[PROVIDED MATERIAL — start]

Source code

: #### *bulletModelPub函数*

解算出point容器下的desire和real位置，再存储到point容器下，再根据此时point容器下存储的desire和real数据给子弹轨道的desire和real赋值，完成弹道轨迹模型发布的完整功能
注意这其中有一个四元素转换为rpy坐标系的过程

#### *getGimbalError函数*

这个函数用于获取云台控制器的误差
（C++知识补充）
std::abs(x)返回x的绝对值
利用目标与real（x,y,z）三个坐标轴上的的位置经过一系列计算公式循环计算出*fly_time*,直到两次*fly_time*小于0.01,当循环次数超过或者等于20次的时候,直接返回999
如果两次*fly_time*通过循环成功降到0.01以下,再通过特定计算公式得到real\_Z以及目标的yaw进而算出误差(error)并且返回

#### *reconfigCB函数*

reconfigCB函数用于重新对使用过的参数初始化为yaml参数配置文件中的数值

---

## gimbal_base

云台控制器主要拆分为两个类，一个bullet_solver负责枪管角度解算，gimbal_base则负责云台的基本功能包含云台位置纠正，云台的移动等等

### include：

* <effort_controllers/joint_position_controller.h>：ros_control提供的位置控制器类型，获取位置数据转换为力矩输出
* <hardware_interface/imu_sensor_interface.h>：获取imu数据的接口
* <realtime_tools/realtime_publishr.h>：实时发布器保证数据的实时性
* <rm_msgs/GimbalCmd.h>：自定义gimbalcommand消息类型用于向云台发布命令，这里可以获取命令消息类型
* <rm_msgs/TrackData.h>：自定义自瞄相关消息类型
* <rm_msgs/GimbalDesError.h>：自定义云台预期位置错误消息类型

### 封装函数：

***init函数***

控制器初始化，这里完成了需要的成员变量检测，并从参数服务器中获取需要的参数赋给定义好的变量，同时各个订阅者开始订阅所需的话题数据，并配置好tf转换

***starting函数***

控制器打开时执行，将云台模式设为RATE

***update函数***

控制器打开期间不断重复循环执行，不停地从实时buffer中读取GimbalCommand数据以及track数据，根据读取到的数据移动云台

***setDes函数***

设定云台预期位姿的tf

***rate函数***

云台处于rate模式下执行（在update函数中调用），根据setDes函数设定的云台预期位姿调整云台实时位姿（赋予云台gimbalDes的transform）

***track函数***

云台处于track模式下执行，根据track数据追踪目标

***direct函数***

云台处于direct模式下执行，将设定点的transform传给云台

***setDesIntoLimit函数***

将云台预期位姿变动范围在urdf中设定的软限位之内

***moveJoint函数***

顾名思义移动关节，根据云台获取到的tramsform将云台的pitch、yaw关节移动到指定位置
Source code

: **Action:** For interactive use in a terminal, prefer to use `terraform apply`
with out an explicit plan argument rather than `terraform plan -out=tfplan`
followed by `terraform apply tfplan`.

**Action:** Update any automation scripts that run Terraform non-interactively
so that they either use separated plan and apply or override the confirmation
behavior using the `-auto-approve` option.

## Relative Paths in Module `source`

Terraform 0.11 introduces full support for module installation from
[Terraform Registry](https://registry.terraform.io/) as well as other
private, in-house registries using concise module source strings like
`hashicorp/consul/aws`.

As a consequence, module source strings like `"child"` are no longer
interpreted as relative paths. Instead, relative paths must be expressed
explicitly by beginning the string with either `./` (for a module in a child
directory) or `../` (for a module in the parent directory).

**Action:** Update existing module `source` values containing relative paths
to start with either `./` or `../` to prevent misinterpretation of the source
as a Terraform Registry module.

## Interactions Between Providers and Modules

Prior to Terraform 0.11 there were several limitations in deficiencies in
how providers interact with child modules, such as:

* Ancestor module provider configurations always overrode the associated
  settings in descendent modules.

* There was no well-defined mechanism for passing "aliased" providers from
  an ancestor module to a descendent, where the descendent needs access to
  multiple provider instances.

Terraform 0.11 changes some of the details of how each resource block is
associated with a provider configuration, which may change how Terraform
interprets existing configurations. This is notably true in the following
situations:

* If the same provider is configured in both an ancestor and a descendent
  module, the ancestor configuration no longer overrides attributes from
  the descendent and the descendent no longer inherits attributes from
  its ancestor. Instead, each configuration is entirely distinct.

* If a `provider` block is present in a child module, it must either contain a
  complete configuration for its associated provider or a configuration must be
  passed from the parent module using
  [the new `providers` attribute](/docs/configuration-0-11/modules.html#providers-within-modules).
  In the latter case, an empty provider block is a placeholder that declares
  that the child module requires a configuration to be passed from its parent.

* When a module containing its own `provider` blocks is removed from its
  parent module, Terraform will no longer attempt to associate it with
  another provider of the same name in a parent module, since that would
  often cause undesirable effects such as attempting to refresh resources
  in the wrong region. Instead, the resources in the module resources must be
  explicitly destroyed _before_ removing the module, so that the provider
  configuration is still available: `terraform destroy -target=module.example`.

[PROVIDED MATERIAL — finish]

TASK OBJECTIVE ▸
Copy out everything in the listing from the line that contains "There was no" down to the line that contains "that the child", with both of those lines included.

TASK RESULT ▸
* There was no well-defined mechanism for passing "aliased" providers from
  an ancestor module to a descendent, where the descendent needs access to
  multiple provider instances.

Terraform 0.11 changes some of the details of how each resource block is
associated with a provider configuration, which may change how Terraform
interprets existing configurations. This is notably true in the following
situations:

* If the same provider is configured in both an ancestor and a descendent
  module, the ancestor configuration no longer overrides attributes from
  the descendent and the descendent no longer inherits attributes from
  its ancestor. Instead, each configuration is entirely distinct.

* If a `provider` block is present in a child module, it must either contain a
  complete configuration for its associated provider or a configuration must be
  passed from the parent module using
  [the new `providers` attribute](/docs/configuration-0-11/modules.html#providers-within-modules).
  In the latter case, an empty provider block is a placeholder that declares
  that the child module requires a configuration to be passed from its parent.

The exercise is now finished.